Task details
Scan the lines below; pull out those with "label".
Given records Block Start
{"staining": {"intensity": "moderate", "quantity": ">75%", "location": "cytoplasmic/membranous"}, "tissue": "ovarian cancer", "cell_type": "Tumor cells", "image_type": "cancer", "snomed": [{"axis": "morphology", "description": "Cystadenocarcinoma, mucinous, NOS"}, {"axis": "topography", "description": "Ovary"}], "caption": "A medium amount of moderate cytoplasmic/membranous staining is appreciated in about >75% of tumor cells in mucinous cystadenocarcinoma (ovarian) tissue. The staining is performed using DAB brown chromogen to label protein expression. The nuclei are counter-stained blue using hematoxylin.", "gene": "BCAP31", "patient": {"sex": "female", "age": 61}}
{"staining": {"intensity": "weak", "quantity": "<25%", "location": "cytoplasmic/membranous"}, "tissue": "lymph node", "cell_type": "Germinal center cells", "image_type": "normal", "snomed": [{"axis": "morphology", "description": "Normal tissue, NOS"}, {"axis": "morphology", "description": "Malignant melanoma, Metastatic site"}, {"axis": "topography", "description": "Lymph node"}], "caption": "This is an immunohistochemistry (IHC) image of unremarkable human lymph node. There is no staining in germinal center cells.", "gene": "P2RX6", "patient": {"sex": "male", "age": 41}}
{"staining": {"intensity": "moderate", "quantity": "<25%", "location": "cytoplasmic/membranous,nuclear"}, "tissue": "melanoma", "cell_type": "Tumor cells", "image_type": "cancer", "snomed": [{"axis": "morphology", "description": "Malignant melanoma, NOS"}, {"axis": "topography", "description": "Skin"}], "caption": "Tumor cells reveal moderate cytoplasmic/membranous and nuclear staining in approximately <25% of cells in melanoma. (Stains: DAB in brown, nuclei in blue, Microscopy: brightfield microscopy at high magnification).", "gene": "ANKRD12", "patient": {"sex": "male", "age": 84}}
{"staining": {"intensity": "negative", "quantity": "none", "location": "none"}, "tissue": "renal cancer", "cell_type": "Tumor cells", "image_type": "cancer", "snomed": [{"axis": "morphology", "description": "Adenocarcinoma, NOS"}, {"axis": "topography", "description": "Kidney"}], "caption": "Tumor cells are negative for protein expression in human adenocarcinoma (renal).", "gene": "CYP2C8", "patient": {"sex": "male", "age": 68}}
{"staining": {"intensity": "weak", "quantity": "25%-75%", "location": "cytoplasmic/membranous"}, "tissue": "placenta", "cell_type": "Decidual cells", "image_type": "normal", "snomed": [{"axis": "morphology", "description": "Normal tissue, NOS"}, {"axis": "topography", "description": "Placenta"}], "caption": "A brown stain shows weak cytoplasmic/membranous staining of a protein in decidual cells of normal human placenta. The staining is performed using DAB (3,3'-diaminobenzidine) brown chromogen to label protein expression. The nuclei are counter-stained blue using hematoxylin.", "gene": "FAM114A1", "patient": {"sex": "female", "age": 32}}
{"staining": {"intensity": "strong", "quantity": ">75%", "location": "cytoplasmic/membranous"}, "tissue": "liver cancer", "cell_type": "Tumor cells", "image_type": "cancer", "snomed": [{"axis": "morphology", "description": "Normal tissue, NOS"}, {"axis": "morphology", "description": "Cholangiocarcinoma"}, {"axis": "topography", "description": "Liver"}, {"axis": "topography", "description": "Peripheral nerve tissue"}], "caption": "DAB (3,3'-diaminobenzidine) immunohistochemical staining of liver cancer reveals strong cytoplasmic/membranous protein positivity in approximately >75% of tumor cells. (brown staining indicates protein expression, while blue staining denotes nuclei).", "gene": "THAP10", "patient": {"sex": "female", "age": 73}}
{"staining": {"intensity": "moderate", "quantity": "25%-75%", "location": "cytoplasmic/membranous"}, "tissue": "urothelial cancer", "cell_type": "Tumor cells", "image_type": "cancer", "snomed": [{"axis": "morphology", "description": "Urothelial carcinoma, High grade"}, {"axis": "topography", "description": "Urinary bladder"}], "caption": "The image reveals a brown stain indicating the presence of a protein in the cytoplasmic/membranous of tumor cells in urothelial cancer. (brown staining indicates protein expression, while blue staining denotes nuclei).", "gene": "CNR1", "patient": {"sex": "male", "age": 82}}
Given records Block End
Expected answer
{"staining": {"intensity": "moderate", "quantity": ">75%", "location": "cytoplasmic/membranous"}, "tissue": "ovarian cancer", "cell_type": "Tumor cells", "image_type": "cancer", "snomed": [{"axis": "morphology", "description": "Cystadenocarcinoma, mucinous, NOS"}, {"axis": "topography", "description": "Ovary"}], "caption": "A medium amount of moderate cytoplasmic/membranous staining is appreciated in about >75% of tumor cells in mucinous cystadenocarcinoma (ovarian) tissue. The staining is performed using DAB brown chromogen to label protein expression. The nuclei are counter-stained blue using hematoxylin.", "gene": "BCAP31", "patient": {"sex": "female", "age": 61}}
{"staining": {"intensity": "weak", "quantity": "25%-75%", "location": "cytoplasmic/membranous"}, "tissue": "placenta", "cell_type": "Decidual cells", "image_type": "normal", "snomed": [{"axis": "morphology", "description": "Normal tissue, NOS"}, {"axis": "topography", "description": "Placenta"}], "caption": "A brown stain shows weak cytoplasmic/membranous staining of a protein in decidual cells of normal human placenta. The staining is performed using DAB (3,3'-diaminobenzidine) brown chromogen to label protein expression. The nuclei are counter-stained blue using hematoxylin.", "gene": "FAM114A1", "patient": {"sex": "female", "age": 32}}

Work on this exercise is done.